Além disso, a câmera de Greta parece ser uma verdadeira "quinta irmã". Ainda que o foco em Jo seja evidente, a diretora  parece se preocupar em acompanhar as conversas das irmãs de perto, mas sem interferir. Não existe nada mirabolante: o foco aqui é a interação entre as personagens. Aliada a isso está a estupenda trilha sonora. Presente durante todo o longa, a música é importante para ditar o ritmo da história. Além de potencializar os momentos emotivos, a trilha sonora marca muito bem as transições entre as cenas. Aliás, um dos grandes desafios do filme se estabeleceu a partir da escolha de Greta em dividir a história em duas linhas do tempo. Apesar disso, a escolha pareceu acertada por favorecer o desenvolvimento das personagens. Ao passo que acompanhamos as irmãs no início da adolescência e no início da vida adulta, somos apresentados às decisões feitas no passado que influenciam no presente. É interessante notar como o roteiro preza por desenvolver suas personagens de maneira gradual, mesmo que não linear. Desse modo, as jornadas se tornam mais completas e, até mesmo, surpreendentes. Todavia, esse êxito também se deve à excelente montagem, capaz de encaixar as cenas nos momentos certos. É interessante notar como em "Adoráveis Mulheres" a montagem e a fotografia parecem se unir para transmitir um único sentimento. Por exemplo: existe uma cena em que Jo desce da escada e recebe determinada reação da mãe. O ambiente é arejado, iluminado, os passos são sonoros. A casa parece ter vida. Subitamente, somos transportados para o mesmo lugar. Porém, agora a iluminação é parca e os passos quase inaudíveis. Greta Gerwig mostra, em uma cena como essas, a grande diretora que é. Afinal, muitas vezes, o simples fato de utilizar os elementos técnicos para contar a história já é muito valioso para a narrativa como um todo. Nesse caso, a transição mostra como os momentos são efêmeros e como um mesmo lugar pode ser palco de alegrias e tristezas. Falando um pouco sobre a outra parte do elenco, Emma Watson, Florence Pugh e Eliza Scanlen apresentam boas atuações. O destaque fica com Florence Pugh na interpretação de Amy, já que esta é a irmã mais conflituosa com a protagonista Jo. Mas, assim como todas as outras, ela também é retratada sob um olhar carinhoso, o que nos impede de desgostar da personagem. Ainda que elas sejam completamente diferentes uma da outra, é perceptível o amor que nutrem entre si.

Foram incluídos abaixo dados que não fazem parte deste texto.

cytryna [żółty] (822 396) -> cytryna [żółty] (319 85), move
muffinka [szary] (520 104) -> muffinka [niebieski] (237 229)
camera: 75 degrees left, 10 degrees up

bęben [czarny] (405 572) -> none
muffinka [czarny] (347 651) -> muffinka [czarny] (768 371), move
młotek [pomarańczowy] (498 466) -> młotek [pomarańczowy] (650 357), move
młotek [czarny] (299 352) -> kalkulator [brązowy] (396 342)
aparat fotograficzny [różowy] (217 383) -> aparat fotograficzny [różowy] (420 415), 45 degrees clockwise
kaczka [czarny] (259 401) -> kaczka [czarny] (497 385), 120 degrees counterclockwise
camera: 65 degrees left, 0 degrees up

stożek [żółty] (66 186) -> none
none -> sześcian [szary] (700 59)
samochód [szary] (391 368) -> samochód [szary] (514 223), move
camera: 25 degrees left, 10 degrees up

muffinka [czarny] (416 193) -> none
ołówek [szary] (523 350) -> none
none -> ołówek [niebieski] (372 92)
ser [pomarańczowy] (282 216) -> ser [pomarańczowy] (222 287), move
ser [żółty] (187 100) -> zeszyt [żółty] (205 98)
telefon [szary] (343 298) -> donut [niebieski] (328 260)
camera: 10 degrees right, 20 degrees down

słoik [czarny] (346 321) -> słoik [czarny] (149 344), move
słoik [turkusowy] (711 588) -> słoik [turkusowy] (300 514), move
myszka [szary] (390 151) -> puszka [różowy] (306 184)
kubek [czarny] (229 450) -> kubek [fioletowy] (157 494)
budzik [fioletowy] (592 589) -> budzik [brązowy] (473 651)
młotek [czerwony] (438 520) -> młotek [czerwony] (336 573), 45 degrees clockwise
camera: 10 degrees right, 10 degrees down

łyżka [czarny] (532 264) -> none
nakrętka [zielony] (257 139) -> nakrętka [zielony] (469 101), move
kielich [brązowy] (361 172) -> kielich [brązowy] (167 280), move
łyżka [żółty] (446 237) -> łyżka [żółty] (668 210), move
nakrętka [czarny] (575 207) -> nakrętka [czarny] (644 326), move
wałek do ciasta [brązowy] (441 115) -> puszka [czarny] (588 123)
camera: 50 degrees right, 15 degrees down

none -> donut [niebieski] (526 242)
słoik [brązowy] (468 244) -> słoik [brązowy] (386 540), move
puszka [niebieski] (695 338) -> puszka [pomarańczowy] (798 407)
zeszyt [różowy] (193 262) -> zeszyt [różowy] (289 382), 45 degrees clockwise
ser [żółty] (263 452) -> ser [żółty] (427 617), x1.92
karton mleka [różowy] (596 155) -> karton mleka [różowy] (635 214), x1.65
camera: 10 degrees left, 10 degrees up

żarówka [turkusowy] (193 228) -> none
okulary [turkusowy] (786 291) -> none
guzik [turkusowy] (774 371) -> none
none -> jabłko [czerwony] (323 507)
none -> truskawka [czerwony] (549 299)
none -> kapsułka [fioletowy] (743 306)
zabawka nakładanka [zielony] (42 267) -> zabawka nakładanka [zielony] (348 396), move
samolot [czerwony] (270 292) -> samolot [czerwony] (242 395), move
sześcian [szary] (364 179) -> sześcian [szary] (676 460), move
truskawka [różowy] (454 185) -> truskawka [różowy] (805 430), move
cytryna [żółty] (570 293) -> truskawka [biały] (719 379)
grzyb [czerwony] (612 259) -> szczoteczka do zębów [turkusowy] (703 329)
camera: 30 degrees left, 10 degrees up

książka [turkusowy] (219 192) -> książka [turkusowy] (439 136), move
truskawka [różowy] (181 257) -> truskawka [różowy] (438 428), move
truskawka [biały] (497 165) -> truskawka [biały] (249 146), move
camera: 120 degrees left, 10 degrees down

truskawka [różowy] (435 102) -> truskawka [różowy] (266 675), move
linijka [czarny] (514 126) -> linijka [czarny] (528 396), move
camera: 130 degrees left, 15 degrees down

Por fim, é válido ressaltar a discussão que "Adoráveis Mulheres" traz à respeito do casamento. A protagonista, representando seu espírito contestador, participa de um excelente diálogo que assemelha a instituição do casamento a um acordo comercial, principalmente naquela época. Como as mulheres eram limitadas ao que o marido ordenava, seus ganhos estavam intimamente ligados a isso. Não havia autonomia, porque os postos de trabalho feminino eram praticamente inexistentes. Assim, Jo contesta o próprio casamento por amor, nessa sua postura ultra-realista. E, no fim das contas, "Adoráveis Mulheres" é um filme que se mostra relevante pelo seu comentário social sutil, ainda que as bases de um filme de época ainda estejam presentes. Greta Gerwig acerta em dar um frescor à obra, ainda que respeite muito o material original. Sendo este apenas o seu segundo filme na direção, é empolgante presenciar a ascensão de uma cineasta que tem tanto para falar. E não seria exagero dizer que a parceria com Saoirse Ronan tem se mostrado eficiente. O único problema de "Adoráveis Mulheres" reside no seu último ato, que se mostra mais arrastado do que o necessário. É como se o carinho de Greta pela obra a tivesse traído e ela não soubesse terminar a obra. Acho que 10 minutos a menos tornariam o filme perfeito. Mesmo assim, "Adoráveis Mulheres" é uma doce obra, capaz de emular sentimentos fortes não só através de um roteiro bem escrito, mas também pelo uso perfeito da montagem e da fotografia.